----- Records shown

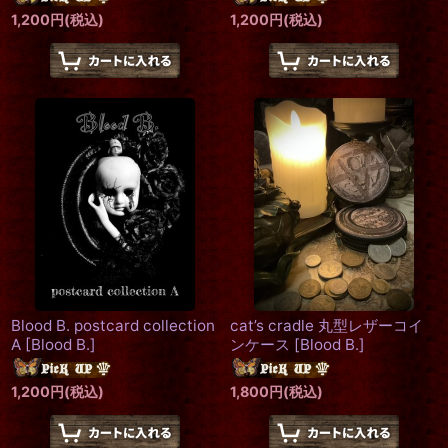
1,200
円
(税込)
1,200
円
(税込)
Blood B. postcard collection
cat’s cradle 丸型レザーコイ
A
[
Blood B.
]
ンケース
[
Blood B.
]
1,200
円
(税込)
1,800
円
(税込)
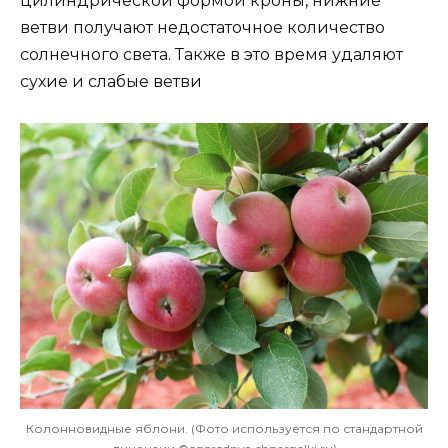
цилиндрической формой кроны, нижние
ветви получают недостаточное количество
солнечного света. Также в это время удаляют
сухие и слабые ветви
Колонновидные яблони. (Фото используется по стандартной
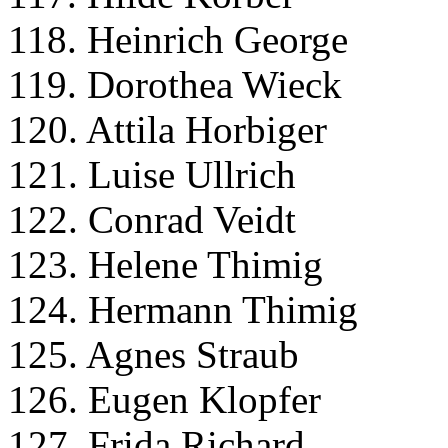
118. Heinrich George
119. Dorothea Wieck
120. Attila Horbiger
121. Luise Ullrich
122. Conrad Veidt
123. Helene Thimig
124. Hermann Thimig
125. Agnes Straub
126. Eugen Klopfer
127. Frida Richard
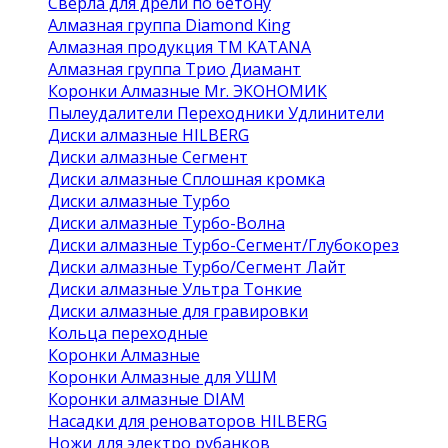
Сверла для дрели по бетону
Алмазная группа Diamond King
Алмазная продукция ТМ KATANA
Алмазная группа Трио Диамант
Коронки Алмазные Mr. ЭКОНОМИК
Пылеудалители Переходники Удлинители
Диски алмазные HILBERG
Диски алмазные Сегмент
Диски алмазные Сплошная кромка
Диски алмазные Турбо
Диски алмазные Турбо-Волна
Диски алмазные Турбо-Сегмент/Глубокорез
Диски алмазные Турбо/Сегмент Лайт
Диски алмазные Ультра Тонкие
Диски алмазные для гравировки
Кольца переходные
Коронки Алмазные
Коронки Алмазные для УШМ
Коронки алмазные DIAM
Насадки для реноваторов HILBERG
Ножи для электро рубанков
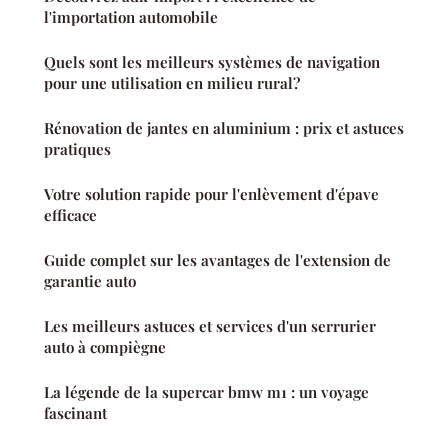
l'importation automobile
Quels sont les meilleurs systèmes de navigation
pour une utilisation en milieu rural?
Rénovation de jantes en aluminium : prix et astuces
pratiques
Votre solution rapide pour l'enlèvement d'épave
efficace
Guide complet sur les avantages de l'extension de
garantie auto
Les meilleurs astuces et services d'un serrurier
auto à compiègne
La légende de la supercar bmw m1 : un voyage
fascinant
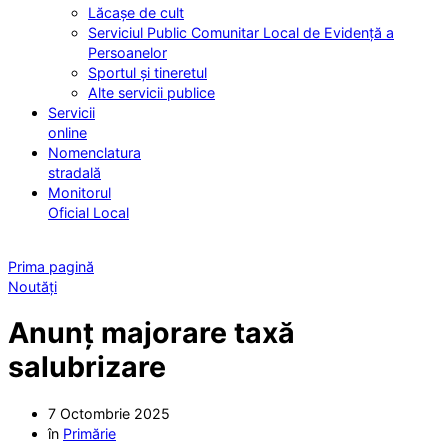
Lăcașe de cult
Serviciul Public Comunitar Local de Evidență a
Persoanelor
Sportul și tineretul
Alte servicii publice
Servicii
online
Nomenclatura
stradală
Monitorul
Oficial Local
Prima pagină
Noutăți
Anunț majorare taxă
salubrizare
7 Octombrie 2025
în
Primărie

----------
----- Records shown

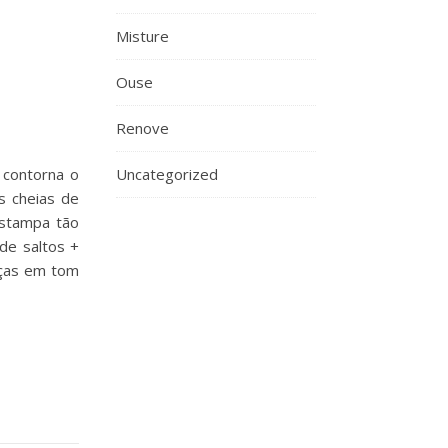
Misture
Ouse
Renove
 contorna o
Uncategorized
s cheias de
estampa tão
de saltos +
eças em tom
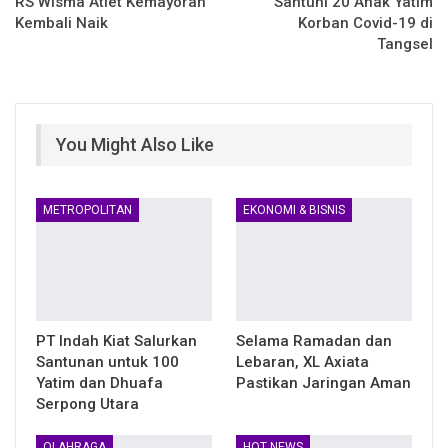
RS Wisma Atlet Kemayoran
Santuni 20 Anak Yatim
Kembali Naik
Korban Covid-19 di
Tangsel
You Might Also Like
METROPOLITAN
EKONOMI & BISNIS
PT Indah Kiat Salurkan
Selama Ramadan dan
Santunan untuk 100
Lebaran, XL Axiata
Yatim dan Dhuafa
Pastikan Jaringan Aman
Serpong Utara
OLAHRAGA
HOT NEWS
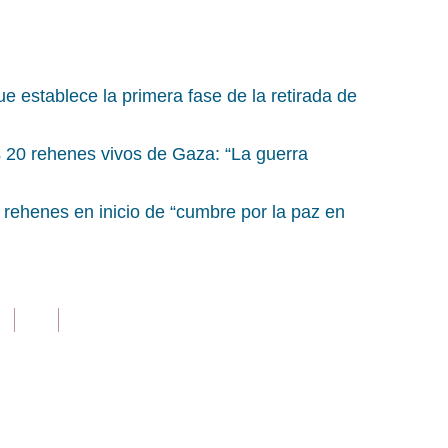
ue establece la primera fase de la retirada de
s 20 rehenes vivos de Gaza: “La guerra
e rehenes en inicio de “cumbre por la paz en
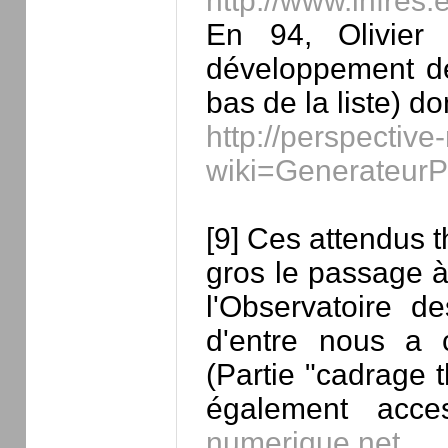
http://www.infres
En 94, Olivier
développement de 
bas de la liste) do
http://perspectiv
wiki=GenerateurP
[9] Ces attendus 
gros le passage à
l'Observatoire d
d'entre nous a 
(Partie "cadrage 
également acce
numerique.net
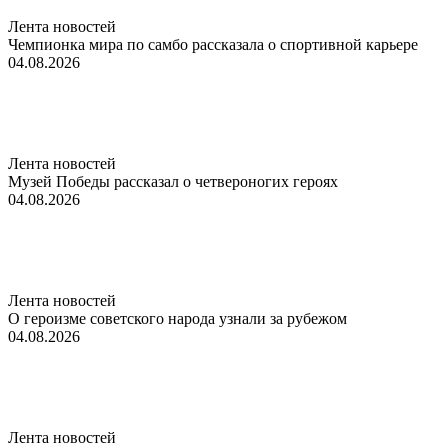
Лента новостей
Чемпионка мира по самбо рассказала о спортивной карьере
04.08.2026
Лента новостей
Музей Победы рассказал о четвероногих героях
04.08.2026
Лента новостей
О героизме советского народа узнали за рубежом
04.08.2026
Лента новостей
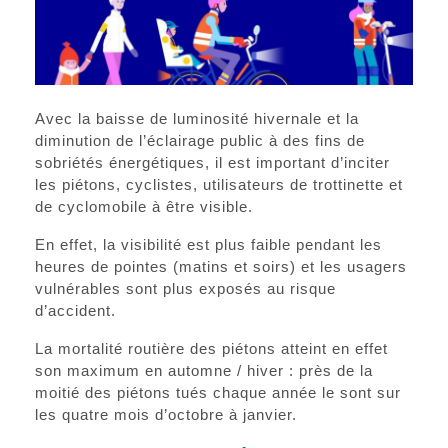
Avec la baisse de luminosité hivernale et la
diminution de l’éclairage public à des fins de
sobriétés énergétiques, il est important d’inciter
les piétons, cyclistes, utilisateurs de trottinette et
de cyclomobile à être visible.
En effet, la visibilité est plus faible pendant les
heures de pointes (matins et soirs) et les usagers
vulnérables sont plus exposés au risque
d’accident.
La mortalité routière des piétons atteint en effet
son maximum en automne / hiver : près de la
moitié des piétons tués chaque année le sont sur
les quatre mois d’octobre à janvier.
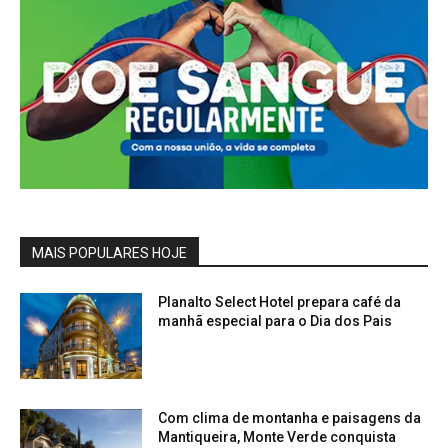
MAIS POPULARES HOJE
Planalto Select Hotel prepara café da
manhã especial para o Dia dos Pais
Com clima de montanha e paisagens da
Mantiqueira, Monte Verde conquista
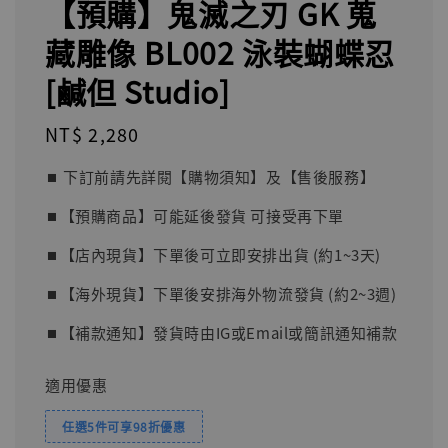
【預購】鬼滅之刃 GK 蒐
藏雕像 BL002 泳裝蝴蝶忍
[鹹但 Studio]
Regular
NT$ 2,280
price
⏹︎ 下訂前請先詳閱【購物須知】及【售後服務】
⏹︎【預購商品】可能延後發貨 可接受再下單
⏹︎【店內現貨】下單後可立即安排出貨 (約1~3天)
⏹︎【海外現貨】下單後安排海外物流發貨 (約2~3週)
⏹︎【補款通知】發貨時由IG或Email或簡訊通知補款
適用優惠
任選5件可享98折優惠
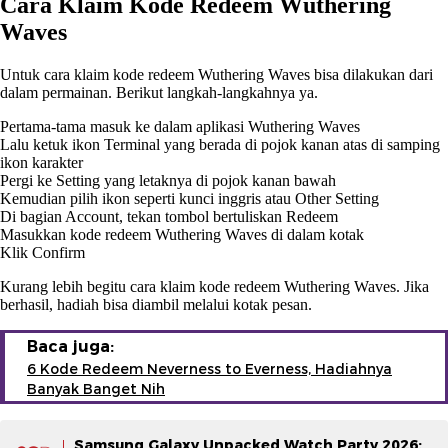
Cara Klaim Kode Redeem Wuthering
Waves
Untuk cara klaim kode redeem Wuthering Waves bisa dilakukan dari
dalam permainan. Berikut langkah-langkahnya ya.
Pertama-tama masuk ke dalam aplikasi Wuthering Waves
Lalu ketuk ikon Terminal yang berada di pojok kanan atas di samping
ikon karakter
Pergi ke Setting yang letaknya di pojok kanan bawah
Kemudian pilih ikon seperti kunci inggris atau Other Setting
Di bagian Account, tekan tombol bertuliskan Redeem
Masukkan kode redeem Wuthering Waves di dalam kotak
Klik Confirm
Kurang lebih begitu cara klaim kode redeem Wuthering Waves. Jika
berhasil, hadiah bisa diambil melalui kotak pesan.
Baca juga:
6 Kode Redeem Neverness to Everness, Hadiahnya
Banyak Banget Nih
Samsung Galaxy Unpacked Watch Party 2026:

----------

▶ [Job]:
From the records above, copy exactly the stretch from the line holding "Пылеудалители Переходники Удлинители" through the line holding "Oficial Local", both ends included, without the pictures.

▶ [Result for this task]:
Пылеудалители Переходники Удлинители
Диски алмазные HILBERG
Диски алмазные Сегмент
Диски алмазные Сплошная кромка
Диски алмазные Турбо
Диски алмазные Турбо-Волна
Диски алмазные Турбо-Сегмент/Глубокорез
Диски алмазные Турбо/Сегмент Лайт
Диски алмазные Ультра Тонкие
Диски алмазные для гравировки
Кольца переходные
Коронки Алмазные
Коронки Алмазные для УШМ
Коронки алмазные DIAM
Насадки для реноваторов HILBERG
Ножи для электро рубанков
l'importation automobile
Quels sont les meilleurs systèmes de navigation
pour une utilisation en milieu rural?
Rénovation de jantes en aluminium : prix et astuces
pratiques
Votre solution rapide pour l'enlèvement d'épave
efficace
Guide complet sur les avantages de l'extension de
garantie auto
Les meilleurs astuces et services d'un serrurier
auto à compiègne
La légende de la supercar bmw m1 : un voyage
fascinant
Lăcașe de cult
Serviciul Public Comunitar Local de Evidență a
Persoanelor
Sportul și tineretul
Alte servicii publice
Servicii
online
Nomenclatura
stradală
Monitorul
Oficial Local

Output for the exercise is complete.